Ensemble, le mariage voix de l’Orient avec la musique électronique chargée de sons traditionnels et populaires donnent une dimension unique et intemporelle. Pas étonnant qu’à la sortie de l’album en 1986, les critiques ont été unanimes avec un accueil bienveillant.

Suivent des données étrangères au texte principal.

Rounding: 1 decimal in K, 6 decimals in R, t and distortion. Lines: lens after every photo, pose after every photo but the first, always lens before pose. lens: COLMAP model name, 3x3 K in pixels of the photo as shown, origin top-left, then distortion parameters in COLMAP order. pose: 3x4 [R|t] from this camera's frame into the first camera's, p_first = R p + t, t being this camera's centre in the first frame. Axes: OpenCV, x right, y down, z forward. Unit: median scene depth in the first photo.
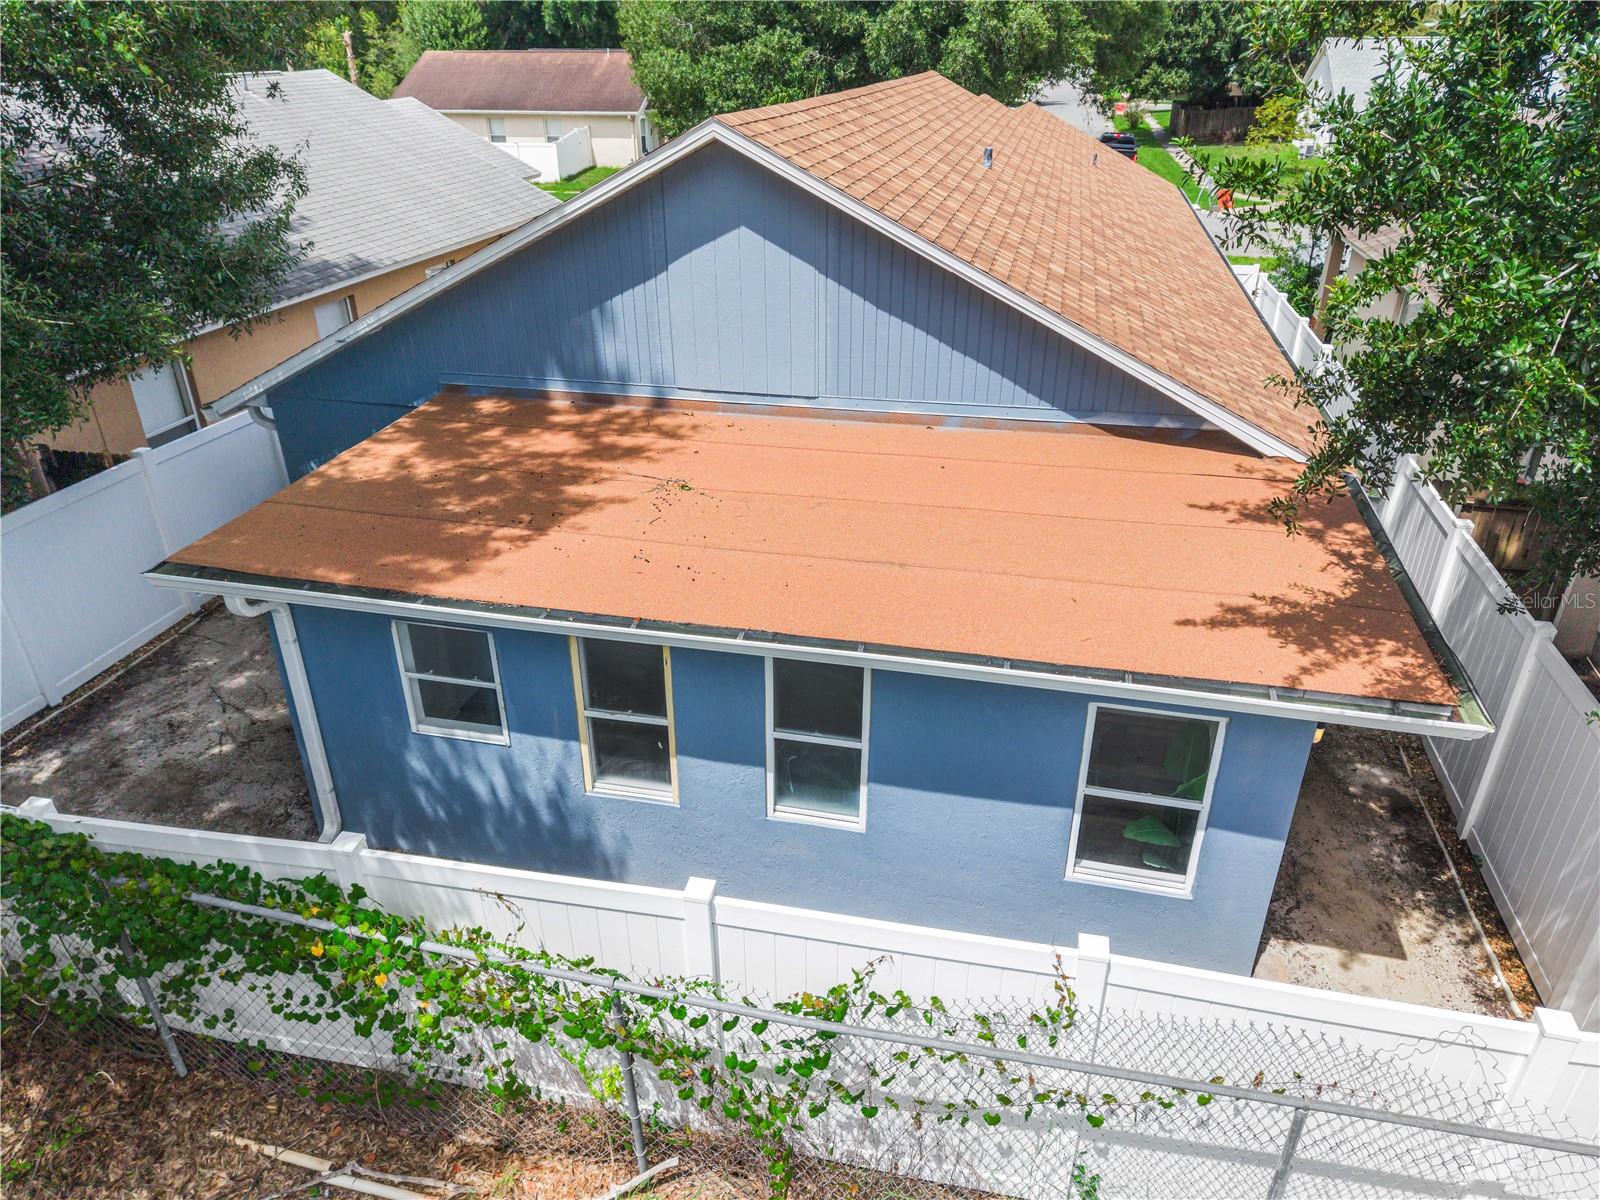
lens RADIAL K [[1079.9, 0, 797.7], [0, 1079.9, 603.5], [0, 0, 1]] dist [0.019515, -0.012843]
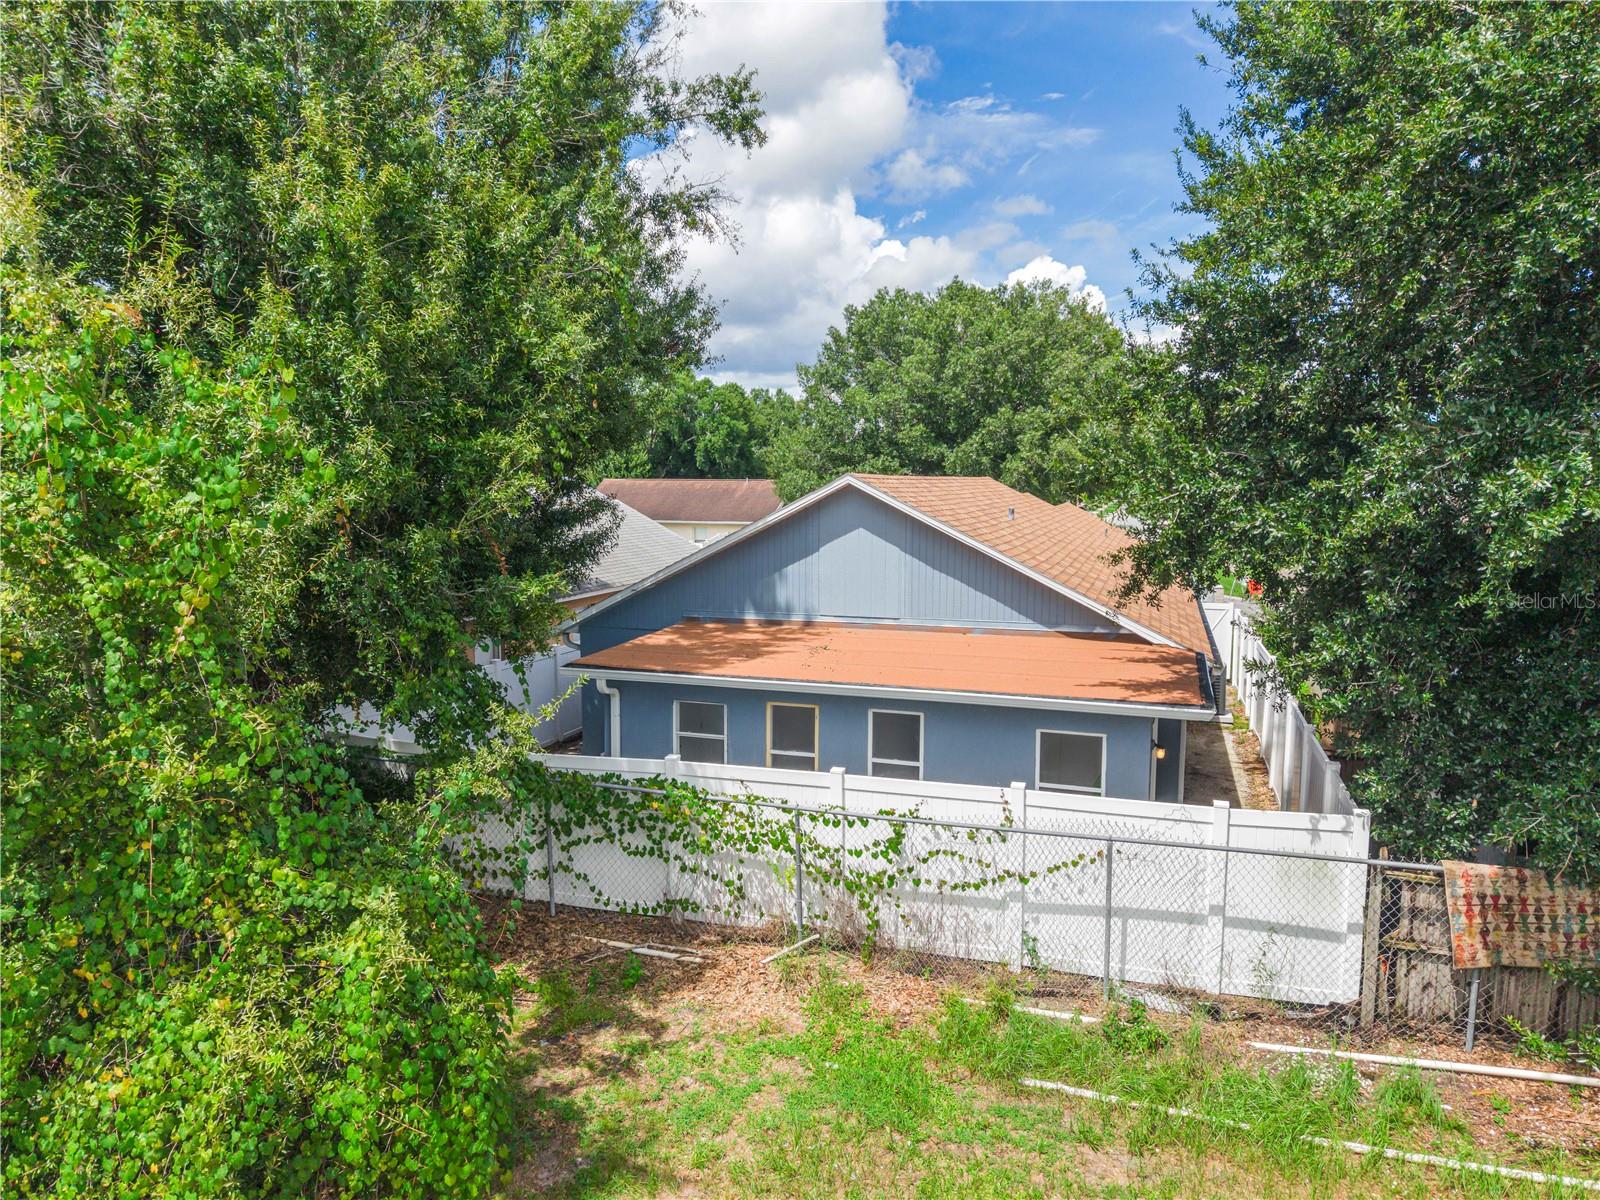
lens RADIAL K [[1079.9, 0, 803.4], [0, 1079.9, 598.9], [0, 0, 1]] dist [0.019515, -0.012843]
pose [[0.996104, 0.011868, -0.087389, 0.015447], [-0.042781, 0.931530, -0.361139, 0.432063], [0.077120, 0.363470, 0.928408, -0.670083]]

D’entrée, le morceau Desert Equations nous ouvre la porte vers l’Orient d’une façon magistrale. Emportée par une voix remplie de mystère -tel le générique d’un film d’aventure exotique en technicolor ou un thriller façon Hitchcock-, qui nous informe qu’on entre dans un royaume rempli de mystère et d’amour. Sur Ishtar, Sussan Deryhim crache du feu pour exorciser nos sens. Malgré la zone calme dûe aux petites notes jouées au synthé, le danger peut apparaitre à tout moment. Sur Got Away, la voix de Sussan est un curieux mix où l’on peut percevoir les cris stridents de Diamanda Galás, Blixa Bargeld (Einsturzende Neubauten) et la tonalité répétitive de Laurie Anderson. Ce morceau est le sommet de cet album riche en sensations multiples. Si vous avez raté le coche en 1986 (les moins de 30 ans sont excusés), la réédition 2022, avec trois morceaux en bonus va vous donner une seconde chance de découvrir cette beauté musicale intemporelle.

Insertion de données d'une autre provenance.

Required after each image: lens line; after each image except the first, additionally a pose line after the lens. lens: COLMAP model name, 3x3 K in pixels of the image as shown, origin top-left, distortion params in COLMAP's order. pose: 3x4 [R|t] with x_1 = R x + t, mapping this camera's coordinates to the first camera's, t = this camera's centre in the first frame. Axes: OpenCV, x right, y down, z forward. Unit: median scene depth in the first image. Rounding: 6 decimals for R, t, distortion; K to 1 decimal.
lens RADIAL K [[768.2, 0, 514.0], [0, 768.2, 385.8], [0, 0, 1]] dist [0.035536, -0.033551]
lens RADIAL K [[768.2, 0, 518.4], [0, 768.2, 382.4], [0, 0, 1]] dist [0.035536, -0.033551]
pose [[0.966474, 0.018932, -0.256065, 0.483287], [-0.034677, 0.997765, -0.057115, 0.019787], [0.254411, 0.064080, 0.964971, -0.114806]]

https://crammed-discs.bandcamp.com/album/desert-equations-azax-attra-made-to-measure-vol-8

http://www.crammed.be/index.php?id=37&rel_id=529





DUQUETTE JOHNSTON "The Social Animals" (Single Lock Records/Modulor) – 25 février 2022


Il arrive parfois de dire que l’habit ne fait pas moine. Avec le visage marqué, fatigué, tel un Thom Yorke avec des cheveux courts, on peut dire qu’on a du mal à imaginer la voix qu’on entend sur l’album avec le visage inquiettant de Duquette Johnston qui prend toute la pochette de l’album. Sa voix au phrasé mélancolique et la musique au couleur de l’indie rock, de l’americana sont d’une beauté époustouflante à enlever tous les marques d’une vie abimé, à enlever la transpiration moite qui sent fort la fatigue. Bref on se pose, on oublie les soucis et on laisse les compositions de l’artiste sortirent du chapeau à magie, sans le risque d’être perturbé par un lapin ou des pigeons. The Social Animals est le 5ème album de Duquette Johnston. Avant d’entamer sa carrière solo, il a joué dans les groupes Verbena, Cutgrass et The Gum Creek, soit des groupes indé plutôt obscurs qui n’ont pas laissés beaucoup de traces discographiques. 

En 2014, nouvellement papa et en pleine promotion du 3ème album solo, Duquette Johnston c’est retiré du monde de la musique pour s’occuper de sa femme Morgan tombée malade, suite à une infection bactérienne. Elle a failli mourir. Pendant près de deux ans, sa vie sera consacrée à sa famille, tout en gardant une guitare à portée de la main. En 2016 avec sa femme ils ouvrent le Club Duquette, un espace communautaire qui rassemble un magasin de vêtements, des galeries d’art et de spectacles qui vont animer le quartier historique de Birmingham, leur ville situé en Alabama. Une fois que sa vie s’est stabilisée, à retrouver les joies du quotidien, Duquette Johnston commence à écrire les morceaux de son album qui deviendra The Social Animals. Avec en guest Steve Shelley (ex Sonic Youth) à la batterie et John Agnello (Buffalo Tom, Steve Wynn/The Dream Syndicate, Sonic Youth, Kurt Vile) à la production, l’album devait sortir en 2017 et finalement nous voici en 2022 pour la parution officielle. L’album contient 11 magnifiques morceaux d’indie rock, matinée de folk, de country, de pop qui évoque les groupes Arbouretum, Dinosaur Jr, Violent Femme, Buffalo Tom, Jonathan Wilson, The Church et l’éternel Neil Young. Avec le routard John Agnello à la technique, autant dire que le son sur The Social Animals est au petit soin. Ici les harmonies vocales et l’instrumentation brillent avec ardeur. On est directement dans l’idéal américain avec vue sur l’étendue sauvage des grands espaces boisés. Les compos de Duquette Johnston ne font pas dans le lo-fi, au contraire il y a du volume, des voix (Rachael Roberts, Bekah Fox, Najee Waters), des mélodies qui pleuvent à tout vent, oui Duquette Johnston est en forme et heureux. C’est du moins ce qui sort de ce bel album à écouter sans relâchement.